Three more months went by, my most boring summer ever. Instead of the Mars Channel, I had started watching baseball. I hate baseball. Some days I didn’t get out of bed until noon. I was seventeen, and about to start senior year at Seguin High, although I had no idea what I wanted to be when I grew up.

And then I received her letter. It was postmarked from Minneapolis.

 

Dear Davy,

I’m back in Minnesota with family now, and looking forward to a real winter again. Sorry I didn’t get a chance to say goodbye, but I guess you know why. When did you first know my Richard was on the Romulus? You’re such a smart boy, I’m sure you figured it out long ago. After the accident, I just couldn’t go back to that house. That was our house, and besides, I always hated Texas.

Here’s a check for those last few weeks you were taking care of the house. I didn’t mean to run off owing you money. I’ve also enclosed a little something from Richard’s things I thought you might like to have. And a picture of the baby. The baby is beautiful, and healthy. His name is Richard David Keyes.

Love,

Rosemary

 

I never cashed that check. It wasn’t for a very large amount, but I figured Mrs. Horton needed the money more than I did, what with little Richard David to support. It would feel like taking advantage if I cashed it.

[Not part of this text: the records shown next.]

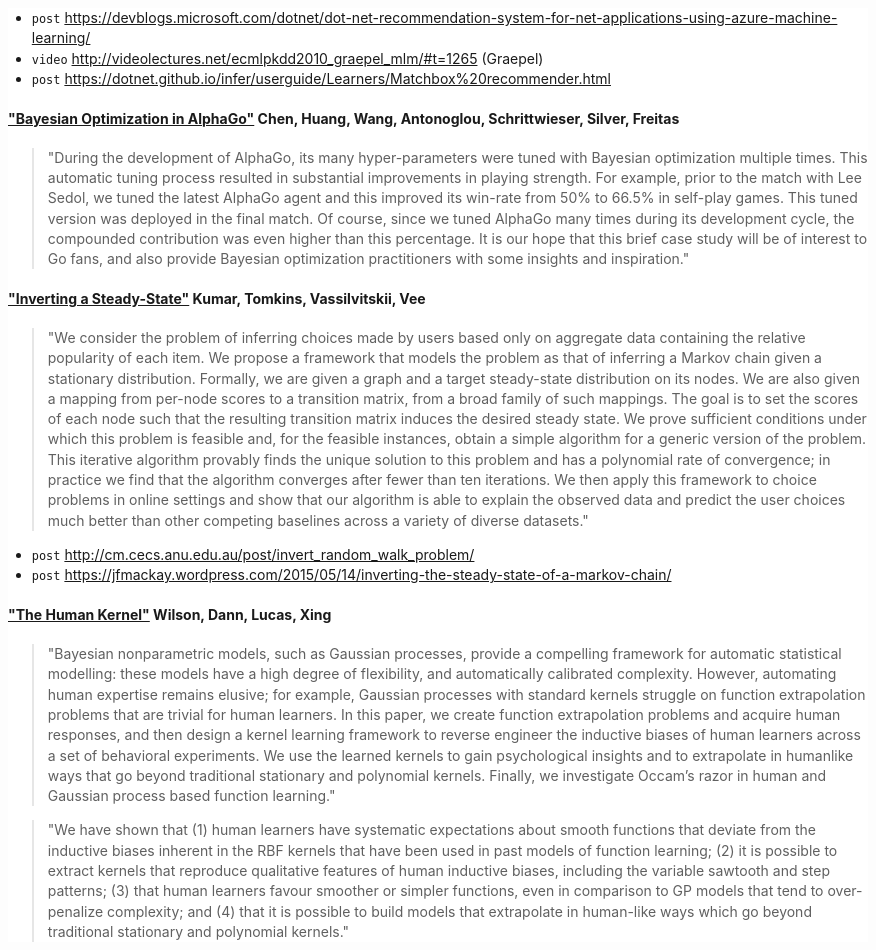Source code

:   - `post` <https://devblogs.microsoft.com/dotnet/dot-net-recommendation-system-for-net-applications-using-azure-machine-learning/>
  - `video` <http://videolectures.net/ecmlpkdd2010_graepel_mlm/#t=1265> (Graepel)
  - `post` <https://dotnet.github.io/infer/userguide/Learners/Matchbox%20recommender.html>


#### ["Bayesian Optimization in AlphaGo"](https://arxiv.org/abs/1812.06855) Chen, Huang, Wang, Antonoglou, Schrittwieser, Silver, Freitas
>	"During the development of AlphaGo, its many hyper-parameters were tuned with Bayesian optimization multiple times. This automatic tuning process resulted in substantial improvements in playing strength. For example, prior to the match with Lee Sedol, we tuned the latest AlphaGo agent and this improved its win-rate from 50% to 66.5% in self-play games. This tuned version was deployed in the final match. Of course, since we tuned AlphaGo many times during its development cycle, the compounded contribution was even higher than this percentage. It is our hope that this brief case study will be of interest to Go fans, and also provide Bayesian optimization practitioners with some insights and inspiration."


#### ["Inverting a Steady-State"](http://theory.stanford.edu/~sergei/papers/wsdm15-cset.pdf) Kumar, Tomkins, Vassilvitskii, Vee
>	"We consider the problem of inferring choices made by users based only on aggregate data containing the relative popularity of each item. We propose a framework that models the problem as that of inferring a Markov chain given a stationary distribution. Formally, we are given a graph and a target steady-state distribution on its nodes. We are also given a mapping from per-node scores to a transition matrix, from a broad family of such mappings. The goal is to set the scores of each node such that the resulting transition matrix induces the desired steady state. We prove sufficient conditions under which this problem is feasible and, for the feasible instances, obtain a simple algorithm for a generic version of the problem. This iterative algorithm provably finds the unique solution to this problem and has a polynomial rate of convergence; in practice we find that the algorithm converges after fewer than ten iterations. We then apply this framework to choice problems in online settings and show that our algorithm is able to explain the observed data and predict the user choices much better than other competing baselines across a variety of diverse datasets."

  - `post` <http://cm.cecs.anu.edu.au/post/invert_random_walk_problem/>
  - `post` <https://jfmackay.wordpress.com/2015/05/14/inverting-the-steady-state-of-a-markov-chain/>


#### ["The Human Kernel"](http://arxiv.org/abs/1510.07389) Wilson, Dann, Lucas, Xing
>	"Bayesian nonparametric models, such as Gaussian processes, provide a compelling framework for automatic statistical modelling: these models have a high degree of flexibility, and automatically calibrated complexity. However, automating human expertise remains elusive; for example, Gaussian processes with standard kernels struggle on function extrapolation problems that are trivial for human learners. In this paper, we create function extrapolation problems and acquire human responses, and then design a kernel learning framework to reverse engineer the inductive biases of human learners across a set of behavioral experiments. We use the learned kernels to gain psychological insights and to extrapolate in humanlike ways that go beyond traditional stationary and polynomial kernels. Finally, we investigate Occam’s razor in human and Gaussian process based function learning."

>	"We have shown that (1) human learners have systematic expectations about smooth functions that deviate from the inductive biases inherent in the RBF kernels that have been used in past models of function learning; (2) it is possible to extract kernels that reproduce qualitative features of human inductive biases, including the variable sawtooth and step patterns; (3) that human learners favour smoother or simpler functions, even in comparison to GP models that tend to over-penalize complexity; and (4) that it is possible to build models that extrapolate in human-like ways which go beyond traditional stationary and polynomial kernels."
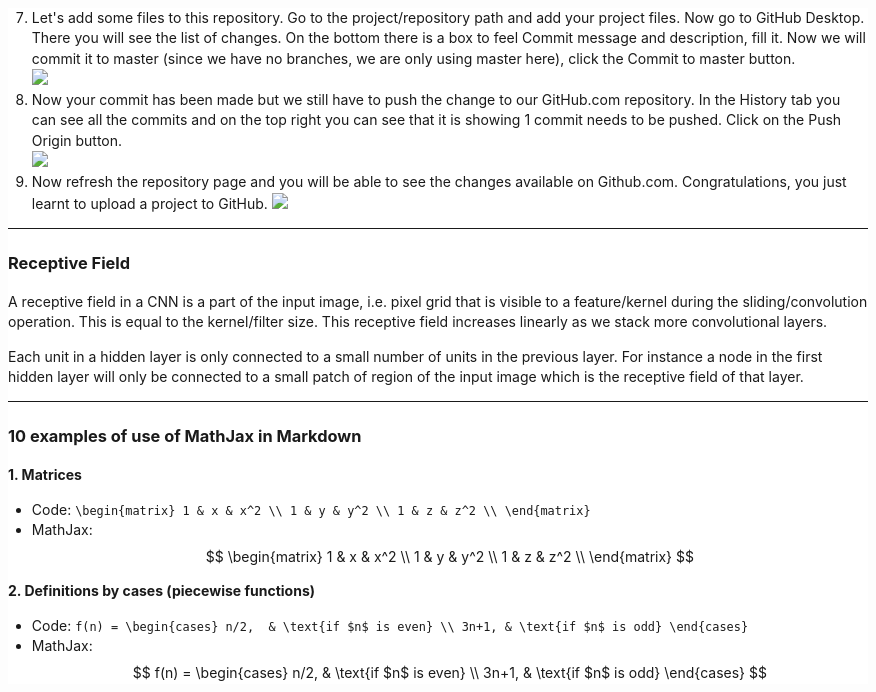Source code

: 7. Let's add some files to this repository. Go to the project/repository path and add your project files. Now go to GitHub Desktop. There you will see the list of changes. On the bottom there is a box to feel Commit message and description, fill it. Now we will commit it to master (since we have no branches, we are only using master here), click the Commit to master button.  
![](https://2.bp.blogspot.com/-X9oO2MzqFLM/W7PEeHvOCcI/AAAAAAAAXZg/bK8Zd54orqsP9CGVCASHivOuwcbT3jBdACLcBGAs/s640/GithubNew6.png)  
8. Now your commit has been made but we still have to push the change to our GitHub.com repository. In the History tab you can see all the commits and on the top right you can see that it is showing 1 commit needs to be pushed. Click on the Push Origin button.  
![](https://4.bp.blogspot.com/-BQ86piRZSXU/W7PEetcYPHI/AAAAAAAAXZo/b617KH7xcE8sD21K4Ya-Xmqj2vhW7wFhACLcBGAs/s640/GithubNew7.png)  
9. Now refresh the repository page and you will be able to see the changes available on Github.com. Congratulations, you just learnt to upload a project to GitHub.
![](https://4.bp.blogspot.com/-diiCeQrBj4w/W7PEejb-LjI/AAAAAAAAXZk/5pAJtOu4IHIHH56jYY_tmNyb-pTYKkfoQCLcBGAs/s640/GithubNew8.png)

___
### Receptive Field

A receptive field in a CNN is a part of the input image, i.e. pixel grid that is visible to a feature/kernel during the sliding/convolution operation. This is equal to the kernel/filter size. This receptive field increases linearly as we stack more convolutional layers.

Each unit in a hidden layer is only connected to a small number of units in the previous layer. For instance a node in the first hidden layer will only be connected to a small patch of region of the input image which is the receptive field of that layer.

___
### 10 examples of use of MathJax in Markdown

**1. Matrices**
- Code:
`
    \begin{matrix}
    1 & x & x^2 \\
    1 & y & y^2 \\
    1 & z & z^2 \\
    \end{matrix}
`
- MathJax:
$$
    \begin{matrix}
    1 & x & x^2 \\
    1 & y & y^2 \\
    1 & z & z^2 \\
    \end{matrix}
$$

**2. Definitions by cases (piecewise functions)**
- Code:
`
f(n) =
\begin{cases}
n/2,  & \text{if $n$ is even} \\
3n+1, & \text{if $n$ is odd}
\end{cases}
`
- MathJax:
$$
f(n) =
\begin{cases}
n/2,  & \text{if $n$ is even} \\
3n+1, & \text{if $n$ is odd}
\end{cases}
$$
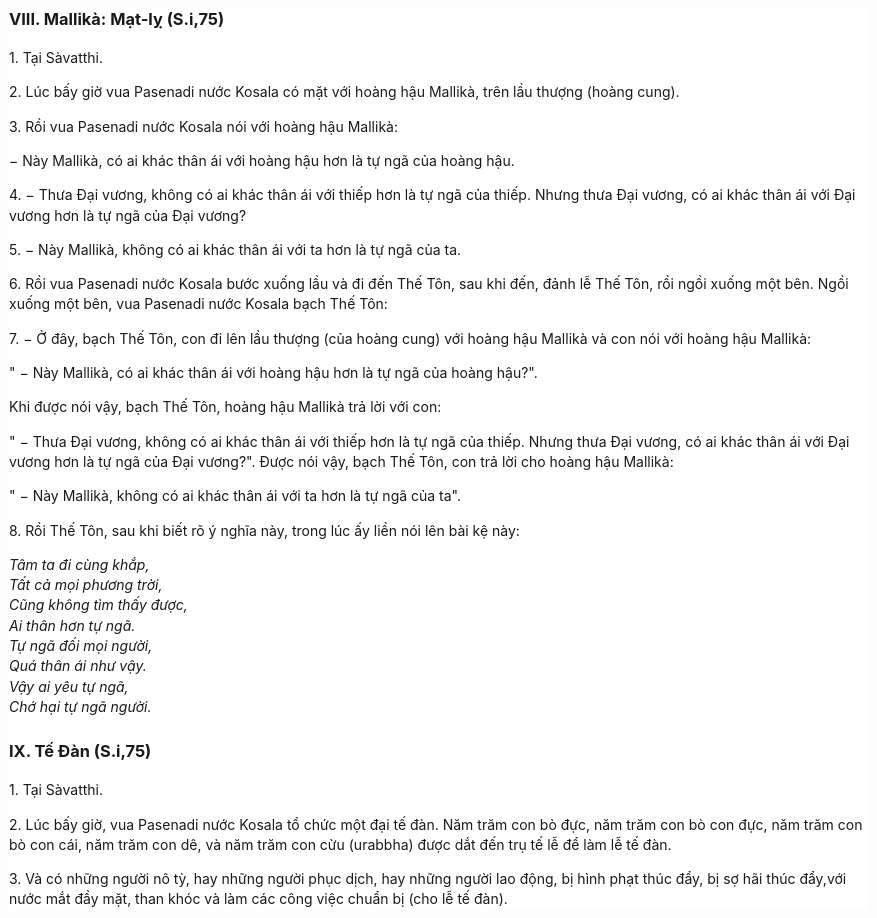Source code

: 
### VIII. Mallikà: Mạt-lỵ (S.i,75)

1\. Tại Sàvatthi.

2\. Lúc bấy giờ vua Pasenadi nước Kosala có mặt với hoàng hậu Mallikà, trên lầu thượng (hoàng cung).

3\. Rồi vua Pasenadi nước Kosala nói với hoàng hậu Mallikà:

− Này Mallikà, có ai khác thân ái với hoàng hậu hơn là tự ngã của hoàng hậu.

4\. − Thưa Ðại vương, không có ai khác thân ái với thiếp hơn là tự ngã của thiếp. Nhưng thưa Ðại
vương, có ai khác thân ái với Ðại vương hơn là tự ngã của Ðại vương?

5\. − Này Mallikà, không có ai khác thân ái với ta hơn là tự ngã của ta.

6\. Rồi vua Pasenadi nước Kosala bước xuống lầu và đi đến Thế Tôn, sau khi đến, đảnh lễ Thế Tôn, rồi
ngồi xuống một bên. Ngồi xuống một bên, vua Pasenadi nước Kosala bạch Thế Tôn:

7\. − Ở đây, bạch Thế Tôn, con đi lên lầu thượng (của hoàng cung) với hoàng hậu Mallikà và con nói với
hoàng hậu Mallikà:

" − Này Mallikà, có ai khác thân ái với hoàng hậu hơn là tự ngã của hoàng hậu?".

Khi được nói vậy, bạch Thế Tôn, hoàng hậu Mallikà trả lời với con:

" − Thưa Ðại vương, không có ai khác thân ái với thiếp hơn là tự ngã của thiếp. Nhưng thưa Ðại vương,
có ai khác thân ái với Ðại vương hơn là tự ngã của Ðại vương?". Ðược nói vậy, bạch Thế Tôn, con trả
lời cho hoàng hậu Mallikà:

" − Này Mallikà, không có ai khác thân ái với ta hơn là tự ngã của ta".

8\. Rồi Thế Tôn, sau khi biết rõ ý nghĩa này, trong lúc ấy liền nói lên bài kệ này:

_Tâm ta đi cùng khắp,_\
_Tất cả mọi phương trời,_\
_Cũng không tìm thấy được,_\
_Ai thân hơn tự ngã._\
_Tự ngã đối mọi người,_\
_Quá thân ái như vậy._\
_Vậy ai yêu tự ngã,_\
_Chớ hại tự ngã người._


### IX. Tế Ðàn (S.i,75)

1\. Tại Sàvatthi.

2\. Lúc bấy giờ, vua Pasenadi nước Kosala tổ chức một đại tế đàn. Năm trăm con bò đực, năm trăm con
bò con đực, năm trăm con bò con cái, năm trăm con dê, và năm trăm con cừu (urabbha) được dắt đến trụ
tế lễ để làm lễ tế đàn.

3\. Và có những người nô tỳ, hay những người phục dịch, hay những người lao động, bị hình phạt thúc
đẩy, bị sợ hãi thúc đẩy,với nước mắt đầy mặt, than khóc và làm các công việc chuẩn bị (cho lễ tế đàn).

The photograph showed mother and baby. The baby was small and pink, but perfect. Mrs. Horton smiled, but sadness spoke through her eyes.

The final item in the envelope was a round embroidered mission patch from the Romulus. It showed the ship in silhouette against the red Martian globe.

I looked in the mirror, and held the patch up to my shoulder. It looked right. A week later, I received my letter of acceptance from MIT. It would be another ten years before I would again be kissed by an astronaut’s wife.